Start of Data excerpts

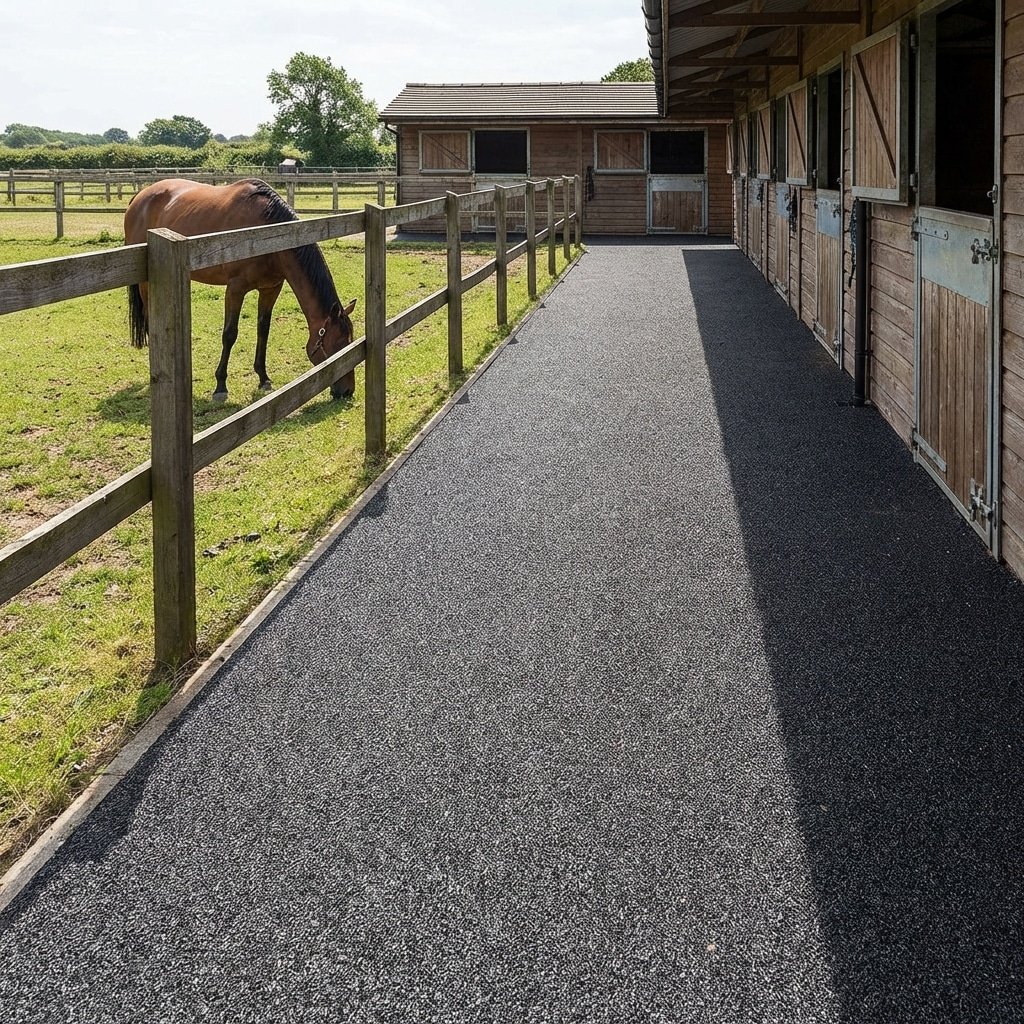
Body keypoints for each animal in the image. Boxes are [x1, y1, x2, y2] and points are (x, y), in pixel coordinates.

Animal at [124, 177, 357, 402]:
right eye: (337, 345)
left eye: (350, 341)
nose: (347, 391)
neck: (266, 232)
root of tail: (139, 196)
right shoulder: (235, 289)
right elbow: (230, 334)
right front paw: (220, 386)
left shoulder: (271, 289)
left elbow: (263, 329)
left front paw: (263, 378)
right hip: (146, 284)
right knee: (149, 319)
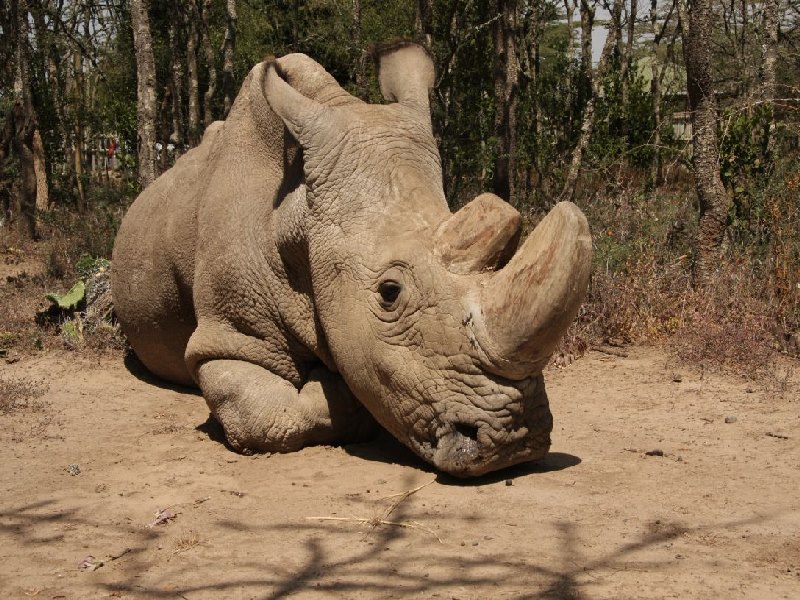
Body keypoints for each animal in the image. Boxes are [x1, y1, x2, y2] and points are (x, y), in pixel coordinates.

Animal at [111, 42, 588, 476]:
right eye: (390, 292)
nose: (516, 442)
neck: (298, 218)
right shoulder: (229, 336)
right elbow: (266, 416)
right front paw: (331, 387)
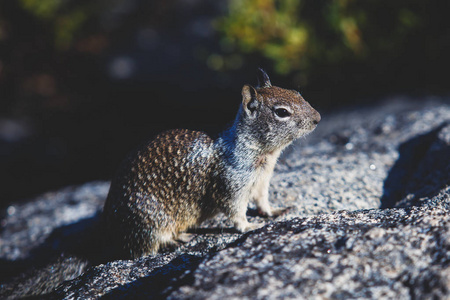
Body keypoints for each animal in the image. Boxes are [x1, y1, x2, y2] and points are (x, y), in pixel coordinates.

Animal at [103, 69, 320, 258]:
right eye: (282, 112)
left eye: (297, 93)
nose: (317, 118)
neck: (264, 154)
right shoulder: (231, 185)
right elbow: (236, 212)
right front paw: (250, 226)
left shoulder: (261, 181)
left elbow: (262, 200)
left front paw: (275, 211)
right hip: (148, 220)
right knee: (148, 245)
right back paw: (178, 238)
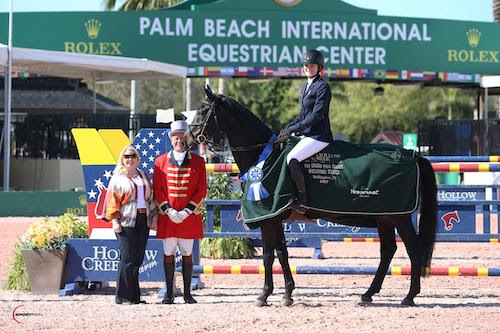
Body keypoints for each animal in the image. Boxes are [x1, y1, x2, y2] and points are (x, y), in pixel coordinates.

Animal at [188, 85, 438, 306]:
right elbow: (282, 252)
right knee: (388, 250)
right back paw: (368, 294)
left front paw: (264, 295)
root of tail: (414, 156)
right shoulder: (276, 217)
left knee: (413, 250)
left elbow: (268, 254)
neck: (265, 157)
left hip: (399, 216)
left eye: (203, 110)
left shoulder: (268, 217)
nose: (188, 138)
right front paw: (288, 294)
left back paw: (409, 297)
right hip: (384, 216)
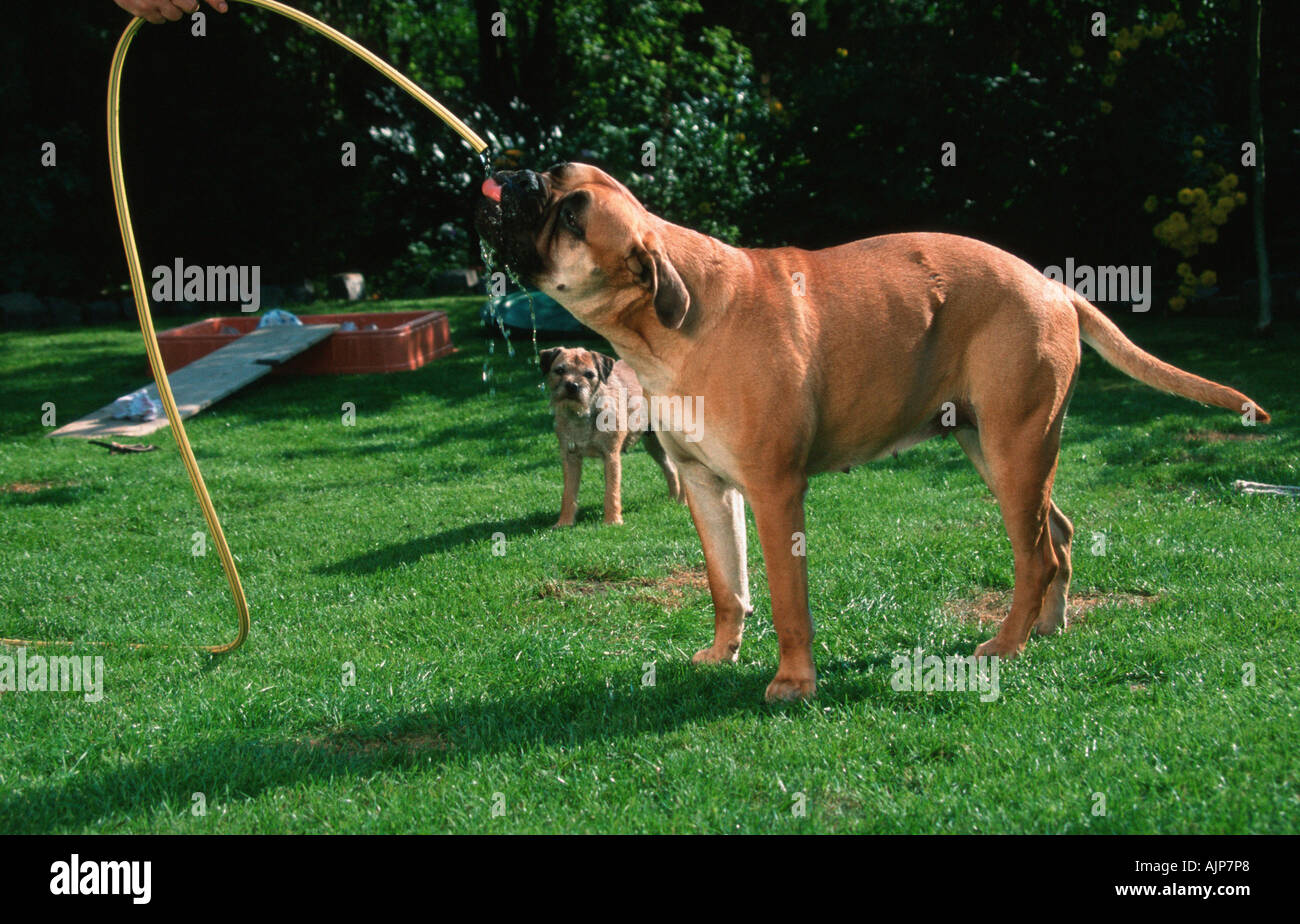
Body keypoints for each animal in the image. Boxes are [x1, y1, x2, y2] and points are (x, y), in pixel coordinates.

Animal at [538, 345, 681, 527]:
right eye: (560, 370)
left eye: (589, 374)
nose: (572, 386)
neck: (583, 414)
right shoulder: (570, 458)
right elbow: (568, 493)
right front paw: (564, 522)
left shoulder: (611, 455)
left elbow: (611, 490)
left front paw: (613, 521)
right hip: (653, 444)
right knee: (671, 469)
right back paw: (673, 499)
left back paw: (683, 502)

End of Data excerpts

Exercise requirements
Repeat every record above exactly, but drop the pictures.

Expected answer
Body keypoints for each animal in the image. Boxes are [x1, y1, x2, y2] and points are (x, y), in pixel coordinates.

Animal at [124, 177, 357, 402]:
right eye: (337, 345)
left eye: (350, 341)
nose: (347, 391)
neck: (266, 232)
root of tail: (139, 196)
right shoulder: (235, 289)
right elbow: (230, 334)
right front paw: (220, 386)
left shoulder: (271, 289)
left elbow: (263, 329)
left front paw: (263, 378)
right hip: (146, 284)
right knee: (149, 319)
Body keypoints for each animal in the image. Boxes are [x1, y1, x2, y2] and points are (x, y), in pixel coordinates.

Animal at [111, 42, 588, 476]:
right eye: (390, 292)
nose: (516, 442)
neck: (298, 218)
right shoulder: (229, 336)
right elbow: (266, 416)
right front paw: (331, 387)
Body keypoints for each animal in the image. Boxes are [x1, y1, x2, y2] and points are (x, y), in pixel coordinates.

Animal at [103, 69, 320, 258]:
right eye: (282, 112)
left eye: (297, 93)
nose: (317, 118)
neck: (264, 154)
right shoulder: (231, 185)
right elbow: (236, 212)
right front paw: (250, 226)
left shoulder: (261, 181)
left elbow: (262, 200)
left front paw: (275, 211)
right hip: (148, 220)
right knee: (148, 245)
right back paw: (178, 238)
Body keypoints for each animal in the image. Boxes are [x1, y1, x2, y2] and points are (x, y), in pixel coordinates.

Animal at [188, 85, 438, 306]:
right elbow: (282, 252)
right knee: (388, 250)
right back paw: (368, 294)
left front paw: (264, 295)
root of tail: (414, 156)
right shoulder: (276, 217)
left knee: (413, 250)
left elbow: (268, 254)
neck: (265, 157)
left hip: (399, 216)
left eye: (203, 110)
left shoulder: (268, 217)
nose: (188, 138)
right front paw: (288, 294)
left back paw: (409, 297)
right hip: (384, 216)
Body keypoints for each animal in the image. Boxes are [x1, y1, x2, y2] and points are (x, y), in pixel coordinates.

Animal at [538, 345, 681, 527]:
right eye: (560, 370)
left eye: (589, 374)
nose: (572, 386)
neck: (583, 414)
right shoulder: (570, 458)
right elbow: (568, 493)
right front paw: (564, 522)
left shoulder: (611, 455)
left elbow: (611, 490)
left front paw: (613, 521)
right hip: (653, 444)
right knee: (671, 469)
right back paw: (673, 499)
left back paw: (683, 502)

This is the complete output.